RTX 3090 6 times slower than GTX 1080ti

Hi Guys,

I hope you are doing great, I am well aware of all the github issues (RTX3090 performs no better than 1080ti · Issue #50328 · pytorch/pytorch · GitHub, Anyone has use it in 3090? It seems been slow... · Issue #276 · traveller59/spconv · GitHub, etc) about this topic.

I’ve tried a lot of different containers from nvidia and my RTX 3090 is just so much slower than my 1080ti when performing forward 3x3 convs. What is going one?

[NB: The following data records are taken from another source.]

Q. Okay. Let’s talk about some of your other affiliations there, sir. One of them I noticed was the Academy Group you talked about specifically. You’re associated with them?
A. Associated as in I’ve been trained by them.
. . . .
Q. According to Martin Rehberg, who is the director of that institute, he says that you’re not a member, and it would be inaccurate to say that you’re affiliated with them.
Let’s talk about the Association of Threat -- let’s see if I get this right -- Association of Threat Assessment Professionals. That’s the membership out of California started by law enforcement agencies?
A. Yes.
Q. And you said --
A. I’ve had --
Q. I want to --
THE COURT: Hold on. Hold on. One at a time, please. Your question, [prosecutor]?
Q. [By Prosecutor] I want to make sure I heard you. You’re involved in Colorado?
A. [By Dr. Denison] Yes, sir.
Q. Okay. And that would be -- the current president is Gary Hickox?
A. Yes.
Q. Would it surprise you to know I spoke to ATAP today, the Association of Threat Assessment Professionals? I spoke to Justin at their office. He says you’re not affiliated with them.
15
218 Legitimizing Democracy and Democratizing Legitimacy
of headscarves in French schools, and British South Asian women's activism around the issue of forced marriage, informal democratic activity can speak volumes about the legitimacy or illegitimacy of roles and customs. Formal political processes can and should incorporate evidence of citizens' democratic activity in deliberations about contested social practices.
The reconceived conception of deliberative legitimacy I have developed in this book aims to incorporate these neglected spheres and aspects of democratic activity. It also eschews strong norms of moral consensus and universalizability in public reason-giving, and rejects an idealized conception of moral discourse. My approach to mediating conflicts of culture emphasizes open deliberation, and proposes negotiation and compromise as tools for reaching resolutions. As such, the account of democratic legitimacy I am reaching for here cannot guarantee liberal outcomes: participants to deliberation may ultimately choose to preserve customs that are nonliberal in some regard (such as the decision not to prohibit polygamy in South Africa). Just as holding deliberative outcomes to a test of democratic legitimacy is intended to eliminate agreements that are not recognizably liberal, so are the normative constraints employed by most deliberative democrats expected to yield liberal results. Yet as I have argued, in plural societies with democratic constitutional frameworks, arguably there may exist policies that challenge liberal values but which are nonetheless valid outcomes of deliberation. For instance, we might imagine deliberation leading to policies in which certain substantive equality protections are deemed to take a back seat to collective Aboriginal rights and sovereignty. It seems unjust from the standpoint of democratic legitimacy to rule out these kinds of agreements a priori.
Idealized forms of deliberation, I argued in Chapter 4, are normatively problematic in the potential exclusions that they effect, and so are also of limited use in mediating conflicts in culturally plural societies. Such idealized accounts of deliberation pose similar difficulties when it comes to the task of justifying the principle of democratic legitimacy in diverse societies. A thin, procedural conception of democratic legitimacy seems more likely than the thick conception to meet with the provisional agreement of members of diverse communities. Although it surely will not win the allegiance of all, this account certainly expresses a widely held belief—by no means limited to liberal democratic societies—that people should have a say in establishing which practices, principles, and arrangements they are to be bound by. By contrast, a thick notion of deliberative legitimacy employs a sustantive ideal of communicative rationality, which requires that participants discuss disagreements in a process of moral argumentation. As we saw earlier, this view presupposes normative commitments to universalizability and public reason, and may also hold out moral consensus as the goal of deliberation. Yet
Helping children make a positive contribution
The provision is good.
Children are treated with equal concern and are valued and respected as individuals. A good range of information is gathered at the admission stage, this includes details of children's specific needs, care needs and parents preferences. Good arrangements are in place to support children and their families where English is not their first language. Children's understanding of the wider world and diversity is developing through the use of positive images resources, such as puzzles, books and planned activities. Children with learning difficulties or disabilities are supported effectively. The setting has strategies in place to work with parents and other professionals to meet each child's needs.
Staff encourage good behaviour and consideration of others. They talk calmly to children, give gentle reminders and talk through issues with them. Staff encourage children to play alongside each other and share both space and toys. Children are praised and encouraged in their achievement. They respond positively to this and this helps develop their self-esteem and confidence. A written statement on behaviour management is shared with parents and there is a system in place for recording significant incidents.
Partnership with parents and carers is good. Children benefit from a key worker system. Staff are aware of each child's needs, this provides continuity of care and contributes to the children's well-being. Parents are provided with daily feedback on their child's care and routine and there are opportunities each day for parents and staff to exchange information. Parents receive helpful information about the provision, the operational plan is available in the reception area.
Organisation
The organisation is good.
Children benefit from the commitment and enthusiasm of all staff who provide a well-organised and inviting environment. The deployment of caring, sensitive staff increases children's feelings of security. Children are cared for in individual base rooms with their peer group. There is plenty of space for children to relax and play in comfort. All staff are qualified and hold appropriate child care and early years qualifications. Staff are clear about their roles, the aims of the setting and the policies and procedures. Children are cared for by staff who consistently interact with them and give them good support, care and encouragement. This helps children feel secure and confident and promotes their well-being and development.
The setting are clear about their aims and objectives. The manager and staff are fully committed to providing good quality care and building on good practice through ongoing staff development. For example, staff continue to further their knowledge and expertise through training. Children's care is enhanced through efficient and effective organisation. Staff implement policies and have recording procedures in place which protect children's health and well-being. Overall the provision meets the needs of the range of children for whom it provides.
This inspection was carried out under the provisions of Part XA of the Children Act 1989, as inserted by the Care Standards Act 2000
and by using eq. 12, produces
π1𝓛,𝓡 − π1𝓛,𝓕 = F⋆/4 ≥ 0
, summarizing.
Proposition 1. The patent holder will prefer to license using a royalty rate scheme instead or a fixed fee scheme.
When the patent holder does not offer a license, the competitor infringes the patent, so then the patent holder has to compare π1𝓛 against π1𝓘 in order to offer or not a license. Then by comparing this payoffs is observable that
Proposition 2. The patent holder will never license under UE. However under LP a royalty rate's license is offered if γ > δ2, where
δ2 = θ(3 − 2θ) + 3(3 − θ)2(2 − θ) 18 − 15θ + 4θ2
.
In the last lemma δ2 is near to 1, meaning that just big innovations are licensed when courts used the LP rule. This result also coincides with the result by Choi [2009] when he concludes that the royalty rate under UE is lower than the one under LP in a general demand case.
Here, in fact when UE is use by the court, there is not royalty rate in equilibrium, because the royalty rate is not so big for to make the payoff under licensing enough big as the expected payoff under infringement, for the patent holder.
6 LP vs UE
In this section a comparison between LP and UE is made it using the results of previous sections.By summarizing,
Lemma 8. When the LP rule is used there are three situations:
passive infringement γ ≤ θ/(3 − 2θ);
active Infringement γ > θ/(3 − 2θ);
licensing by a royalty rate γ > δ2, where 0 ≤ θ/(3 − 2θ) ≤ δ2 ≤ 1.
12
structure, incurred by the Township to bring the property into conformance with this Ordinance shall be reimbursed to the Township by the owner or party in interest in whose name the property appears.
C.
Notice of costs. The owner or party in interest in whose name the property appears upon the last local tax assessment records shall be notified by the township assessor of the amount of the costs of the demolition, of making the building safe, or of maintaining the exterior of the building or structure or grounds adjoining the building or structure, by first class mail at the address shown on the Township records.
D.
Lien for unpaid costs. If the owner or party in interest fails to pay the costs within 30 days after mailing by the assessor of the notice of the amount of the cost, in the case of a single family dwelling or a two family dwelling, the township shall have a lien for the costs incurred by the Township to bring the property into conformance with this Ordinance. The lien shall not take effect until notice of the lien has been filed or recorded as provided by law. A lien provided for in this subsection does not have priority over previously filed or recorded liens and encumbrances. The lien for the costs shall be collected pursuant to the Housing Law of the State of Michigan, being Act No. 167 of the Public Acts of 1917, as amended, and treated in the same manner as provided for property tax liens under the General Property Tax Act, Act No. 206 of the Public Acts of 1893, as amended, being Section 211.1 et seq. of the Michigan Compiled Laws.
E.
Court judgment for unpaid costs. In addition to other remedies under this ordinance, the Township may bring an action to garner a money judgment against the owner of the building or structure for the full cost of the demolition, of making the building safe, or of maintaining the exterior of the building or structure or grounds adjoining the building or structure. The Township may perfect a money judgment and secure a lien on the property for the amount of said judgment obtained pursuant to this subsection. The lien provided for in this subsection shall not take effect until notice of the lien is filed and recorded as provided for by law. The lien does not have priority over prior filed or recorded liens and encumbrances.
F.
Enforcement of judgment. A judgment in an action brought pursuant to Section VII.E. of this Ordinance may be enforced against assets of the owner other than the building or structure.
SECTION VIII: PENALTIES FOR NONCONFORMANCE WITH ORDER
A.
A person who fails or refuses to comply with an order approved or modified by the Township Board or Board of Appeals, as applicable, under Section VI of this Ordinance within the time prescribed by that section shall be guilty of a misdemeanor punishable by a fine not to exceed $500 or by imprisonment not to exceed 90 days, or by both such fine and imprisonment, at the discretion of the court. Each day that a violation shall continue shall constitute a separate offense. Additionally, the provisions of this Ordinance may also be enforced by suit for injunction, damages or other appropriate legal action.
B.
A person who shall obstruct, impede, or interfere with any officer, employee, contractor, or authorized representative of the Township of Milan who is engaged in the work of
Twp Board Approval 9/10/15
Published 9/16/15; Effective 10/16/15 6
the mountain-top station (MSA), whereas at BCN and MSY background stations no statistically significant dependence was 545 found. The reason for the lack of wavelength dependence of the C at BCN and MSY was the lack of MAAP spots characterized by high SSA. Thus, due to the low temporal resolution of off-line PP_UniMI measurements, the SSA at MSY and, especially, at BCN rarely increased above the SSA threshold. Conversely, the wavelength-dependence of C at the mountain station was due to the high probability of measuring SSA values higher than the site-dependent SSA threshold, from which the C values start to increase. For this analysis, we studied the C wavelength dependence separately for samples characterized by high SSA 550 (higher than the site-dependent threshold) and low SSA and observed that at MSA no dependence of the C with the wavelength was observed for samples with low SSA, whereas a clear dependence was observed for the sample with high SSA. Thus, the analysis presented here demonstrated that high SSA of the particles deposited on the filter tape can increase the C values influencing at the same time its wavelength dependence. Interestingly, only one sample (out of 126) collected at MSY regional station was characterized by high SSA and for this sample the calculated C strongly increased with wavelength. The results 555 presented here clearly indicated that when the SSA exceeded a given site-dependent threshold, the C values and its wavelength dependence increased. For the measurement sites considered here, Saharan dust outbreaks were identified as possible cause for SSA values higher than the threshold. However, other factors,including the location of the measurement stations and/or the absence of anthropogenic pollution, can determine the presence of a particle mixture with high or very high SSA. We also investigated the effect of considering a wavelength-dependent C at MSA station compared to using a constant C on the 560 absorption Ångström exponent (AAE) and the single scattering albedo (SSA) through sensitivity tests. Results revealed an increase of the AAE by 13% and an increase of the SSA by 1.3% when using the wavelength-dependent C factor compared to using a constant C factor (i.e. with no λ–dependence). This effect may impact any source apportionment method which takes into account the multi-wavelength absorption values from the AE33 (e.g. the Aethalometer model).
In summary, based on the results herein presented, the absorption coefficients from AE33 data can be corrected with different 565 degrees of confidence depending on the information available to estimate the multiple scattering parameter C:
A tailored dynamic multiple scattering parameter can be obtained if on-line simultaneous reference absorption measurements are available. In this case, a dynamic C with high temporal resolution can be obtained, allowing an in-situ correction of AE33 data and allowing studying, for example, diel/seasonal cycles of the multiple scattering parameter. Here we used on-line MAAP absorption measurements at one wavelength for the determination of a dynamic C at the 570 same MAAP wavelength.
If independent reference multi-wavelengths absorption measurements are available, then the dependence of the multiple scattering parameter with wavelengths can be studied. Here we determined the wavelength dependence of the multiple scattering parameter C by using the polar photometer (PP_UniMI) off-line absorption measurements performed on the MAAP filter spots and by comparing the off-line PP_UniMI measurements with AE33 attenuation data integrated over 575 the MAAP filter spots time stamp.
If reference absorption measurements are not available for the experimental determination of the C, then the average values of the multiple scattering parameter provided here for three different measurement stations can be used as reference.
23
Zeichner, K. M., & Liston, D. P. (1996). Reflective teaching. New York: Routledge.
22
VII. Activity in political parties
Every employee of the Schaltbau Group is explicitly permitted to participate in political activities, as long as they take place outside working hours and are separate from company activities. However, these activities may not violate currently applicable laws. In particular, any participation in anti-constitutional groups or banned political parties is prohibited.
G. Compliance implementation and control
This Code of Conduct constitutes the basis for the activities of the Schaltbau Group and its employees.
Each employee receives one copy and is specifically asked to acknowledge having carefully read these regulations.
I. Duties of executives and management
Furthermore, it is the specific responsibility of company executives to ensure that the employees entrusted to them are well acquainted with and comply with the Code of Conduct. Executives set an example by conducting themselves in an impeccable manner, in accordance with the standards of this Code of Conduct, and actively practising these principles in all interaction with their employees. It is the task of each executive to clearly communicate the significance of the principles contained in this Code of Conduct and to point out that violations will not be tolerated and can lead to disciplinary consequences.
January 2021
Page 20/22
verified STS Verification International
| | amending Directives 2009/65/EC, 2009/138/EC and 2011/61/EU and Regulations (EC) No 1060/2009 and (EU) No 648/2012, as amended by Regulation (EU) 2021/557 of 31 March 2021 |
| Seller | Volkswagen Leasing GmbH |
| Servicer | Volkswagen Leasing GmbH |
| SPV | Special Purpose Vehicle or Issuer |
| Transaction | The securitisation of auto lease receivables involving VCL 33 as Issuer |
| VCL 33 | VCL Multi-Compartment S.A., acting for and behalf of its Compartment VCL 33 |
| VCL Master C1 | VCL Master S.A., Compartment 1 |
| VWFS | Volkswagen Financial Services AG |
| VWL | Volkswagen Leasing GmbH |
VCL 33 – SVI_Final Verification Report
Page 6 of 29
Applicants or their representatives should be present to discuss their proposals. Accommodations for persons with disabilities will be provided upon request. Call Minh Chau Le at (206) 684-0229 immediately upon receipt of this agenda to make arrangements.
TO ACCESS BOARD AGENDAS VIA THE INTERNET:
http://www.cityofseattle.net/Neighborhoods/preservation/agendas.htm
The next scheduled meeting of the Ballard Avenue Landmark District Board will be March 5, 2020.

Does anyone know how to fix it? There is no solution in any issue.

Thanks

Could you post a minimal, executable code snippet reproducing this issue, please?

hi @ptrblck ,

I was running a vgg like moodel, the 1080ti was really faster. Now if you think it’s better to run your benchmark (form here → Convolution operations are extremely slow on RTX 30 series GPU · Issue #47039 · pytorch/pytorch · GitHub) on both, I’ll do it. If we can avoid it it would be better so I don’t have to switch GPUs.

Do you know if there is a fix for this problem? In cudnn release notes, I’ve seen that is labeled as an known issue but no fix.

It’s cray that this problem exists in the first place, the 3090 is the flagship. Do you have additional information about what is causing it?

Thanks a lot

As you see in my comment from ~1.5 years ago, the 3090 performed already better.
Unfortunately, users keep commenting with unverified claims, don’t share their model or how they profiled the code, and often don’t bother to follow up.

I still claim it’s fixed until I see a valid counter example, so feel free to share something here.

Hi @ptrblck , I had time to benchmark both 1080ti and 3090 during the weekend. Yes, the 3090 is around ~2 times faster than the 1080ti.

Code and benchmarks here → GitHub - FrancescoSaverioZuppichini/is-3090-good-for-computer-vision: A collection of benchmarks I've run

Thanks a lot and I don’t know why I thought it was slower in the first place

Thanks for sharing. You could also check the performance for mixed-precision training (in channels-last memory layout), which might also show more speedups.